We could now go into a lengthy and fascinating discussion about why a single altered copy of an autosomal gene will sometimes cause problems (when we say the mutation is dominant) and will sometimes not cause problems (when we say the mutation s recessive). This is just a taster of what is a fascinating area of biology although it can be difficult to think it through. You may need to read this more than once.
Sometimes it is just a question of whether the cell, or the body, produces enough of the protein. In such a case, as with many enzymes, there is usually a good safety margin and just one intact copy of the gene produces sufficient; the mutation will then be recessive. Examples include phenylketonuria (PKU), that is screened on a blood spot from every newborn infant because treatment is by strict diet from infancy. Sickle cell disease and cystic fibrosis are two other examples.
If a half dose of the protein (the gene product) is NOT enough, then the condition will show. It is then termed dominant (because of “haploinsufficiency”, as in the blood disorders called the porphyrias). Another way in which a genetic condition may cause disease even if one copy of the gene is working normally is when the product of the mutated gene actively interferes with the protein product of the intact copy of the gene or with some other cellular processes (a “dominant negative” mechanism). This occurs over time in Huntington’s disease. If mutations are likely to occur at some stage in the intact copy of a “tumour-suppressor gene”, then a predisposition to tumours may be passed as a dominant condition from one generation to the next as a familial type of cancer. Whether or not a tumour or a cancer actually occurs will depend upon chance – whether the other (intact) copy of the gene mutates spontaneously so that the cell is left without either copy of the gene working to suppress tumours. Finally, for now, if the proteins produced by a gene assemble into larger molecules – perhaps into chains of a structural protein such as a collagen or a fibrillin – then having one intact copy of the gene will not be good enough. As the building blocks produced by the altered copy of the gene will not assemble properly; the larger structures assembled from both types of protein will break up too easily (as in Marfan syndrome, for example). In that case, having a complete deletion of the gene is better than having a slightly altered copy – no gene product is better than a slightly altered protein, as all the components of the larger structural protein will work well if one copy of the gene is missing but not if 50% are present but faulty; that would be like building a house from bricks when 50% of them are going to crumble in wet weather.

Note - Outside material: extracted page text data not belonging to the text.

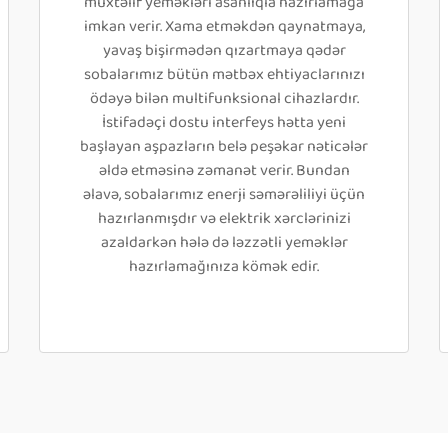
müxtəlif yeməkləri asanlıqla hazırlamağa
imkan verir. Xama etməkdən qaynatmaya,
yavaş bişirmədən qızartmaya qədər
sobalarımız bütün mətbəx ehtiyaclarınızı
ödəyə bilən multifunksional cihazlardır.
İstifadəçi dostu interfeys hətta yeni
başlayan aşpazların belə peşəkar nəticələr
əldə etməsinə zəmanət verir. Bundan
əlavə, sobalarımız enerji səmərəliliyi üçün
hazırlanmışdır və elektrik xərclərinizi
azaldarkən hələ də ləzzətli yeməklər
hazırlamağınıza kömək edir.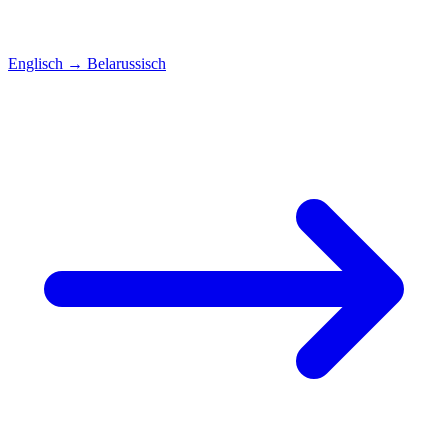
Englisch
→
Belarussisch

This area is tricky but interesting. If you have a dominant type of ED, you may be interested to find out just why the ED has developed despite the one intact copy of the gene. If you are female and show marked features of HED, you may wish to know whether you have XHED and have been unlucky or whether you have an autosomal (either dominant or recessive) type of HED. You could ask your local genetic counsellor or clinical geneticist.